Diz o povo, na sua imensa sabedoria, que a “História sempre se repete”. De facto, e se formos analisar alguns sectores (particularmente a moda), verificamos que as tendências se repetem de forma cíclica, no entanto, é a inépcia, a incapacidade, a incompetência e a voracidade do Homem, que travam as necessárias inovações ou ajustamentos aos tempos em que vai vivendo. Outras vezes, é a constituição dos Homens que “não deixa” que se produzam alterações, perpetuando desmandos e atentados a um são desenvolvimento.

Vem isto a propósito de uma carta que o Infante D. Pedro, irmão do Infante D. Henrique e filho de D. João I e D. Filipa de Lencastre, escreveu a seu irmão D. Duarte, que sucedeu no trono ao seu pai D. João I.

D. Pedro viajou muito pela Europa, conheceu muito do que era a realidade política, cultural e social das cortes europeias da época. A carta que ficou conhecida como a Carta de Bruges, a qual resumia os grandes temas sociais e políticos, e as fortes indicações para transpor o imobilismo e a passividade e efectuar novas reformas, no sentido de ultrapassar as circunstâncias pontuais da administração pública e dos serviços públicos.

Sublinha a urgência de eliminar os parasitas que se adaptam a todos os governos e se consideram intocáveis, sobretudo por linhagem familiar ou imposições partidárias. Desta forma, D. Pedro incutia no irmão D. Duarte a necessidade em não hesitar em manter uma conduta de rectidão, coerência e, sobretudo, coragem moral e política.

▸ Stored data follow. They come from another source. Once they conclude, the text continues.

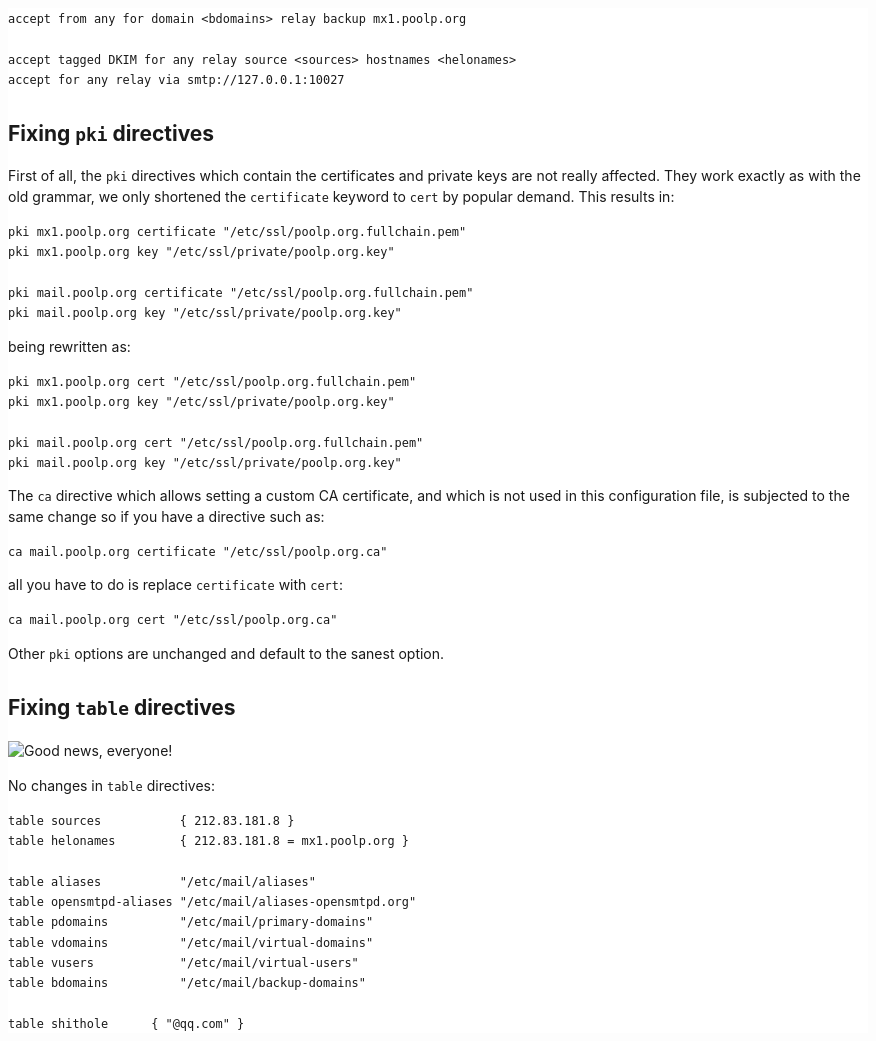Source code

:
 ```
accept from any for domain <bdomains> relay backup mx1.poolp.org

accept tagged DKIM for any relay source <sources> hostnames <helonames>
accept for any relay via smtp://127.0.0.1:10027
```

Fixing `pki` directives
--
First of all,
the `pki` directives which contain the certificates and private keys are not really affected.
They work exactly as with the old grammar,
we only shortened the `certificate` keyword to `cert` by popular demand.
This results in:
```
pki mx1.poolp.org certificate "/etc/ssl/poolp.org.fullchain.pem"
pki mx1.poolp.org key "/etc/ssl/private/poolp.org.key"

pki mail.poolp.org certificate "/etc/ssl/poolp.org.fullchain.pem"
pki mail.poolp.org key "/etc/ssl/private/poolp.org.key"
```

being rewritten as:
```
pki mx1.poolp.org cert "/etc/ssl/poolp.org.fullchain.pem"
pki mx1.poolp.org key "/etc/ssl/private/poolp.org.key"

pki mail.poolp.org cert "/etc/ssl/poolp.org.fullchain.pem"
pki mail.poolp.org key "/etc/ssl/private/poolp.org.key"
```

The `ca` directive which allows setting a custom CA certificate,
and which is not used in this configuration file,
is subjected to the same change so if you have a directive such as:
```
ca mail.poolp.org certificate "/etc/ssl/poolp.org.ca"
```

all you have to do is replace `certificate` with `cert`:
```
ca mail.poolp.org cert "/etc/ssl/poolp.org.ca"
```

Other `pki` options are unchanged and default to the sanest option.


Fixing `table` directives
--
![Good news, everyone!](https://brillianceinsight.files.wordpress.com/2014/02/card-2-24-2014-1_thumb.jpg)

No changes in `table` directives:
```
table sources           { 212.83.181.8 }
table helonames         { 212.83.181.8 = mx1.poolp.org }

table aliases           "/etc/mail/aliases"
table opensmtpd-aliases "/etc/mail/aliases-opensmtpd.org"
table pdomains          "/etc/mail/primary-domains"
table vdomains          "/etc/mail/virtual-domains"
table vusers            "/etc/mail/virtual-users"
table bdomains          "/etc/mail/backup-domains"

table shithole		{ "@qq.com" }
```
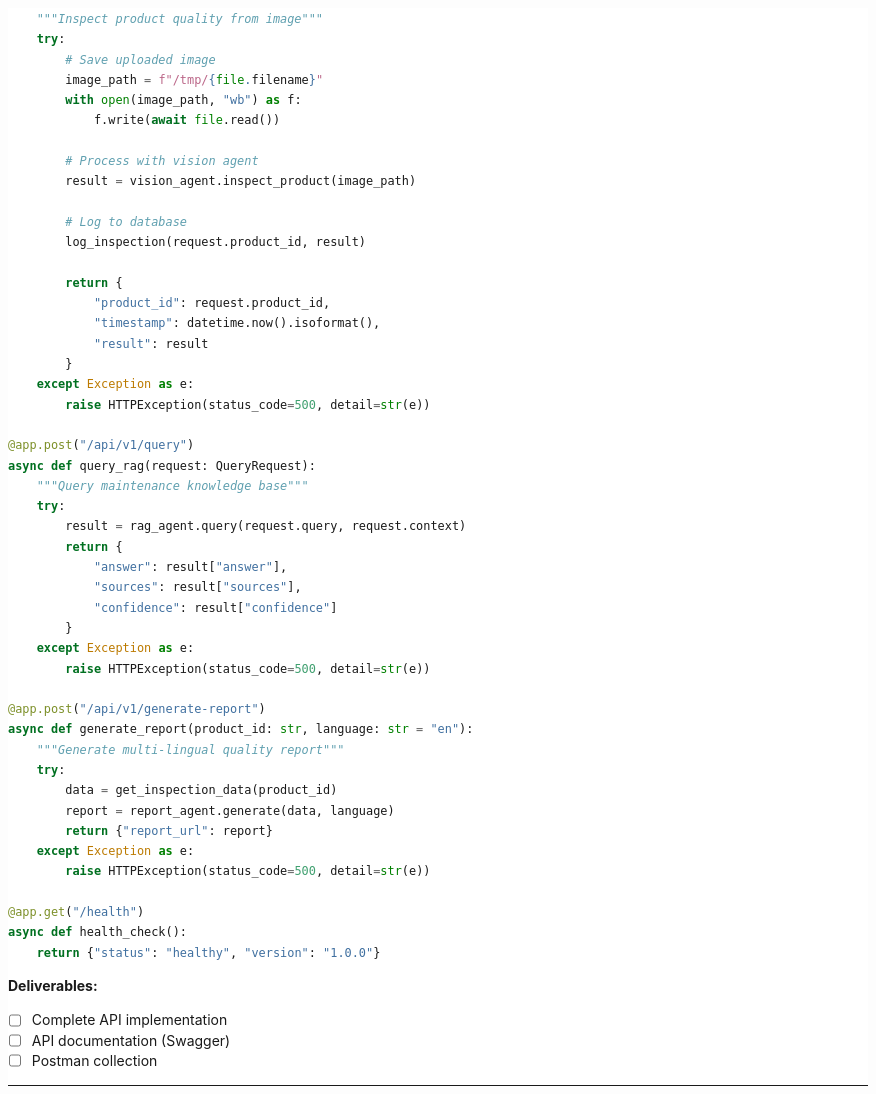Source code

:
 ```python
    """Inspect product quality from image"""
    try:
        # Save uploaded image
        image_path = f"/tmp/{file.filename}"
        with open(image_path, "wb") as f:
            f.write(await file.read())
        
        # Process with vision agent
        result = vision_agent.inspect_product(image_path)
        
        # Log to database
        log_inspection(request.product_id, result)
        
        return {
            "product_id": request.product_id,
            "timestamp": datetime.now().isoformat(),
            "result": result
        }
    except Exception as e:
        raise HTTPException(status_code=500, detail=str(e))

@app.post("/api/v1/query")
async def query_rag(request: QueryRequest):
    """Query maintenance knowledge base"""
    try:
        result = rag_agent.query(request.query, request.context)
        return {
            "answer": result["answer"],
            "sources": result["sources"],
            "confidence": result["confidence"]
        }
    except Exception as e:
        raise HTTPException(status_code=500, detail=str(e))

@app.post("/api/v1/generate-report")
async def generate_report(product_id: str, language: str = "en"):
    """Generate multi-lingual quality report"""
    try:
        data = get_inspection_data(product_id)
        report = report_agent.generate(data, language)
        return {"report_url": report}
    except Exception as e:
        raise HTTPException(status_code=500, detail=str(e))

@app.get("/health")
async def health_check():
    return {"status": "healthy", "version": "1.0.0"}
```

**Deliverables:**
- [ ] Complete API implementation
- [ ] API documentation (Swagger)
- [ ] Postman collection

---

Segundo D. Pedro, o governo do Estado deveria alicerçar-se em quatro pontos distintos e importantes: era preciso evitar o despovoamento, diminuindo os tributos que pesam sobre o povo; medidas que garantam um salário fixo e decente, cuja finalidade seria a de evitar os abusos que são cometidos para assegurar a subsistência; o número exagerado das pessoas que fazem parte da Casa do Rei e dos príncipes, de onde decorrem despesas exageradas que recaem sobre o povo, sobre a forma de impostos, acrescentando, que toda a gente ambiciona viver na Corte, sem que se lhe conheça outra actividade.

Por último, a justiça. Escrevia ele para o seu irmão, que a justiça tem duas partes: uma, é dar a cada um o que é seu; a outra refere-se àqueles que tarde vencem… ficam vencidos.

Decorridos que estão quase 600 anos sobre a Carta de Bruges (1426), e analisando a realidade portuguesa de hoje, percebemos que os seus objectivos continuam por cumprir. O que está em crise há alguns séculos é o português. O nosso grande mal é uma doença de vontade, o desalento, o pessimismo, o abandono fatalista, uma inerte cobardia e a falta de confiança no esforço próprio.

Muito se em falado da falta de políticos de qualidade em Portugal (e na Europa também), que possam ter a visão estratégica e o golpe de asa para conseguirem guindar o país a um patamar de abundância, de respeito cívico, de desenvolvimento, de cidadania e urbanidade, onde não exista espaço para os vícios da rotina, o favoritismo descarado, a subserviência política, os vespeiros da intriga, a corrupção generalizada, a lentidão da justiça, de tudo quanto tem impedido um projecto para Portugal voltado para o futuro.

Tudo isto não se resolve por Decreto. Resolve-se com uma regeneração de mentalidades e de ADN. Para tal, a Educação tem um papel essencial e maximizador. Caso não tenhamos a capacidade para alcançar essa regeneração, estaremos condenados a mais 600 anos de escaras sociais, lama, opacidade e um duro sofrimento, sobretudo por aqueles que “não frequentam a Corte ou os corredores do Poder”.